Start of PROVIDED RECORDS

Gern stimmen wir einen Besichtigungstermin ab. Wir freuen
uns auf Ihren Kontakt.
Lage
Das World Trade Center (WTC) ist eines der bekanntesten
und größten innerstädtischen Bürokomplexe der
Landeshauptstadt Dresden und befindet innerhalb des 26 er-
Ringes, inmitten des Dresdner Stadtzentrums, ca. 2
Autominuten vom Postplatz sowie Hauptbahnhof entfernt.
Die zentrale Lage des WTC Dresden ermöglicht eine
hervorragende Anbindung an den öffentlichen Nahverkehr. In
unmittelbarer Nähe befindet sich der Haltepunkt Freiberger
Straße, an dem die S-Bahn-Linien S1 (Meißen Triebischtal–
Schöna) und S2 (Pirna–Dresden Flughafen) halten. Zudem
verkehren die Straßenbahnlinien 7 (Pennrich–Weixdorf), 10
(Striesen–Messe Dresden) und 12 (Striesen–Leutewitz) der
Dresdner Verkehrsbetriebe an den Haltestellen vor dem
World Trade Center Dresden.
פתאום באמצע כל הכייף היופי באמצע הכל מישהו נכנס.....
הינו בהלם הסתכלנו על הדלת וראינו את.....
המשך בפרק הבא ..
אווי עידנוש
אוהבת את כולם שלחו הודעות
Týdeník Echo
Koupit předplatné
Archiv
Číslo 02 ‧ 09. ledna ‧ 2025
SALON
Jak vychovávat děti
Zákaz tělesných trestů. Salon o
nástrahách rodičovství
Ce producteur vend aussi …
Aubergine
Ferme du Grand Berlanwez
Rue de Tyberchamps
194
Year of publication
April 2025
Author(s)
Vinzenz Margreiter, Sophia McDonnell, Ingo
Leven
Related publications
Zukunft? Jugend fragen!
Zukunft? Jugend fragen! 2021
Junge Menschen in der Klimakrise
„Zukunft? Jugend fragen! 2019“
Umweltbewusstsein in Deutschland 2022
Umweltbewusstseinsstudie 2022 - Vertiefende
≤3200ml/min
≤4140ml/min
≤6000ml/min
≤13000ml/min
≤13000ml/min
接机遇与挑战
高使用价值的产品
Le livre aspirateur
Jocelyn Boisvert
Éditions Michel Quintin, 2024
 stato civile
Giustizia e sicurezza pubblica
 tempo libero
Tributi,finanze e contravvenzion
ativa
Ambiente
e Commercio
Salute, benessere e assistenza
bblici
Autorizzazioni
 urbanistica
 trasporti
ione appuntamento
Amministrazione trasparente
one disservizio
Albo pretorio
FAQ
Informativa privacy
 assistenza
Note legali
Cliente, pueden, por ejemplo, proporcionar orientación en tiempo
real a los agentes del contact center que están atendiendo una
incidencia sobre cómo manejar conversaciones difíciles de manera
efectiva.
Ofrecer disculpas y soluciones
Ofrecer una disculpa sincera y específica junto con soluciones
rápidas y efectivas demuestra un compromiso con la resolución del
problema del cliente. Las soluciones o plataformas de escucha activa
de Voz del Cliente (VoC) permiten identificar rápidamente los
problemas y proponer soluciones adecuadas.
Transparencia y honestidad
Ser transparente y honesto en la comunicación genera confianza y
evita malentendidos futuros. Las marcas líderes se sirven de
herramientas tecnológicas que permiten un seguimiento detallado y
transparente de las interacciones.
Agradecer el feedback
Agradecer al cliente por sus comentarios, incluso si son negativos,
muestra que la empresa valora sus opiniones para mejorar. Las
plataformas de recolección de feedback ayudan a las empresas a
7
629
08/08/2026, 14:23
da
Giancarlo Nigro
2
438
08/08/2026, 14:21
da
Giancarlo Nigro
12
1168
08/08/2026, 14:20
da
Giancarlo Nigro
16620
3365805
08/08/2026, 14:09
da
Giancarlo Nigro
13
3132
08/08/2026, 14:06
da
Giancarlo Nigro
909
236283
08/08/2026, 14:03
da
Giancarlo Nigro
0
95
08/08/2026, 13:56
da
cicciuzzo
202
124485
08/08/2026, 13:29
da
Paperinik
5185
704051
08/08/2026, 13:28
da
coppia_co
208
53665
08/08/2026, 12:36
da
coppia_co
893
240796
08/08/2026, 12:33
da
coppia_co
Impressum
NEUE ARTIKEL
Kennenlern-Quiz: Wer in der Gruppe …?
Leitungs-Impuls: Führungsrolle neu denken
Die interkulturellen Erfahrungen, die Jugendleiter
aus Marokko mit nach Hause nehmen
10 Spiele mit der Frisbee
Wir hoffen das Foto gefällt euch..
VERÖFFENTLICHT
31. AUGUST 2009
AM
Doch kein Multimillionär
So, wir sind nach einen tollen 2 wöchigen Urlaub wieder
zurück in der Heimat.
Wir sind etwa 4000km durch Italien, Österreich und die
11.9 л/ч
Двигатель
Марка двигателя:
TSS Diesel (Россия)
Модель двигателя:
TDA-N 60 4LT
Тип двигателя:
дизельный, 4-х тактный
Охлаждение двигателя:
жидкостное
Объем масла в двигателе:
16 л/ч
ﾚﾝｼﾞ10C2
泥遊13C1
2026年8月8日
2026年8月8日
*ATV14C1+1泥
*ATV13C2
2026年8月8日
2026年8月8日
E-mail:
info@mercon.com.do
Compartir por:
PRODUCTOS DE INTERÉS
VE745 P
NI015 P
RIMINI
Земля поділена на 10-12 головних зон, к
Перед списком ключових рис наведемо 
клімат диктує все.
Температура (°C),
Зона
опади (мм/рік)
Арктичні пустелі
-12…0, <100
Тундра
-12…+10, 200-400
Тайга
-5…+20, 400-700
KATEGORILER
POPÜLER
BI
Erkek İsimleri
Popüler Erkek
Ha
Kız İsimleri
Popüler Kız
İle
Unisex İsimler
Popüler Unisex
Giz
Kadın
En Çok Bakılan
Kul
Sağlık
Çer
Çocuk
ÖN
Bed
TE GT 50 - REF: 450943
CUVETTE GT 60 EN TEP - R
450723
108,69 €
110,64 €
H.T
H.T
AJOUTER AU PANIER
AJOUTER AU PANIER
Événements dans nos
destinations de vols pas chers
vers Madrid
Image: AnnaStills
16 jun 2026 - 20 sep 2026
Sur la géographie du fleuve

End of PROVIDED RECORDS

GOAL OF THE EXERCISE —
Copy every line of the material above character for character, keeping each line break where it falls.

RESPONSE TO THE EXERCISE —
Gern stimmen wir einen Besichtigungstermin ab. Wir freuen
uns auf Ihren Kontakt.
Lage
Das World Trade Center (WTC) ist eines der bekanntesten
und größten innerstädtischen Bürokomplexe der
Landeshauptstadt Dresden und befindet innerhalb des 26 er-
Ringes, inmitten des Dresdner Stadtzentrums, ca. 2
Autominuten vom Postplatz sowie Hauptbahnhof entfernt.
Die zentrale Lage des WTC Dresden ermöglicht eine
hervorragende Anbindung an den öffentlichen Nahverkehr. In
unmittelbarer Nähe befindet sich der Haltepunkt Freiberger
Straße, an dem die S-Bahn-Linien S1 (Meißen Triebischtal–
Schöna) und S2 (Pirna–Dresden Flughafen) halten. Zudem
verkehren die Straßenbahnlinien 7 (Pennrich–Weixdorf), 10
(Striesen–Messe Dresden) und 12 (Striesen–Leutewitz) der
Dresdner Verkehrsbetriebe an den Haltestellen vor dem
World Trade Center Dresden.
פתאום באמצע כל הכייף היופי באמצע הכל מישהו נכנס.....
הינו בהלם הסתכלנו על הדלת וראינו את.....
המשך בפרק הבא ..
אווי עידנוש
אוהבת את כולם שלחו הודעות
Týdeník Echo
Koupit předplatné
Archiv
Číslo 02 ‧ 09. ledna ‧ 2025
SALON
Jak vychovávat děti
Zákaz tělesných trestů. Salon o
nástrahách rodičovství
Ce producteur vend aussi …
Aubergine
Ferme du Grand Berlanwez
Rue de Tyberchamps
194
Year of publication
April 2025
Author(s)
Vinzenz Margreiter, Sophia McDonnell, Ingo
Leven
Related publications
Zukunft? Jugend fragen!
Zukunft? Jugend fragen! 2021
Junge Menschen in der Klimakrise
„Zukunft? Jugend fragen! 2019“
Umweltbewusstsein in Deutschland 2022
Umweltbewusstseinsstudie 2022 - Vertiefende
≤3200ml/min
≤4140ml/min
≤6000ml/min
≤13000ml/min
≤13000ml/min
接机遇与挑战
高使用价值的产品
Le livre aspirateur
Jocelyn Boisvert
Éditions Michel Quintin, 2024
 stato civile
Giustizia e sicurezza pubblica
 tempo libero
Tributi,finanze e contravvenzion
ativa
Ambiente
e Commercio
Salute, benessere e assistenza
bblici
Autorizzazioni
 urbanistica
 trasporti
ione appuntamento
Amministrazione trasparente
one disservizio
Albo pretorio
FAQ
Informativa privacy
 assistenza
Note legali
Cliente, pueden, por ejemplo, proporcionar orientación en tiempo
real a los agentes del contact center que están atendiendo una
incidencia sobre cómo manejar conversaciones difíciles de manera
efectiva.
Ofrecer disculpas y soluciones
Ofrecer una disculpa sincera y específica junto con soluciones
rápidas y efectivas demuestra un compromiso con la resolución del
problema del cliente. Las soluciones o plataformas de escucha activa
de Voz del Cliente (VoC) permiten identificar rápidamente los
problemas y proponer soluciones adecuadas.
Transparencia y honestidad
Ser transparente y honesto en la comunicación genera confianza y
evita malentendidos futuros. Las marcas líderes se sirven de
herramientas tecnológicas que permiten un seguimiento detallado y
transparente de las interacciones.
Agradecer el feedback
Agradecer al cliente por sus comentarios, incluso si son negativos,
muestra que la empresa valora sus opiniones para mejorar. Las
plataformas de recolección de feedback ayudan a las empresas a
7
629
08/08/2026, 14:23
da
Giancarlo Nigro
2
438
08/08/2026, 14:21
da
Giancarlo Nigro
12
1168
08/08/2026, 14:20
da
Giancarlo Nigro
16620
3365805
08/08/2026, 14:09
da
Giancarlo Nigro
13
3132
08/08/2026, 14:06
da
Giancarlo Nigro
909
236283
08/08/2026, 14:03
da
Giancarlo Nigro
0
95
08/08/2026, 13:56
da
cicciuzzo
202
124485
08/08/2026, 13:29
da
Paperinik
5185
704051
08/08/2026, 13:28
da
coppia_co
208
53665
08/08/2026, 12:36
da
coppia_co
893
240796
08/08/2026, 12:33
da
coppia_co
Impressum
NEUE ARTIKEL
Kennenlern-Quiz: Wer in der Gruppe …?
Leitungs-Impuls: Führungsrolle neu denken
Die interkulturellen Erfahrungen, die Jugendleiter
aus Marokko mit nach Hause nehmen
10 Spiele mit der Frisbee
Wir hoffen das Foto gefällt euch..
VERÖFFENTLICHT
31. AUGUST 2009
AM
Doch kein Multimillionär
So, wir sind nach einen tollen 2 wöchigen Urlaub wieder
zurück in der Heimat.
Wir sind etwa 4000km durch Italien, Österreich und die
11.9 л/ч
Двигатель
Марка двигателя:
TSS Diesel (Россия)
Модель двигателя:
TDA-N 60 4LT
Тип двигателя:
дизельный, 4-х тактный
Охлаждение двигателя:
жидкостное
Объем масла в двигателе:
16 л/ч
ﾚﾝｼﾞ10C2
泥遊13C1
2026年8月8日
2026年8月8日
*ATV14C1+1泥
*ATV13C2
2026年8月8日
2026年8月8日
E-mail:
info@mercon.com.do
Compartir por:
PRODUCTOS DE INTERÉS
VE745 P
NI015 P
RIMINI
Земля поділена на 10-12 головних зон, к
Перед списком ключових рис наведемо 
клімат диктує все.
Температура (°C),
Зона
опади (мм/рік)
Арктичні пустелі
-12…0, <100
Тундра
-12…+10, 200-400
Тайга
-5…+20, 400-700
KATEGORILER
POPÜLER
BI
Erkek İsimleri
Popüler Erkek
Ha
Kız İsimleri
Popüler Kız
İle
Unisex İsimler
Popüler Unisex
Giz
Kadın
En Çok Bakılan
Kul
Sağlık
Çer
Çocuk
ÖN
Bed
TE GT 50 - REF: 450943
CUVETTE GT 60 EN TEP - R
450723
108,69 €
110,64 €
H.T
H.T
AJOUTER AU PANIER
AJOUTER AU PANIER
Événements dans nos
destinations de vols pas chers
vers Madrid
Image: AnnaStills
16 jun 2026 - 20 sep 2026
Sur la géographie du fleuve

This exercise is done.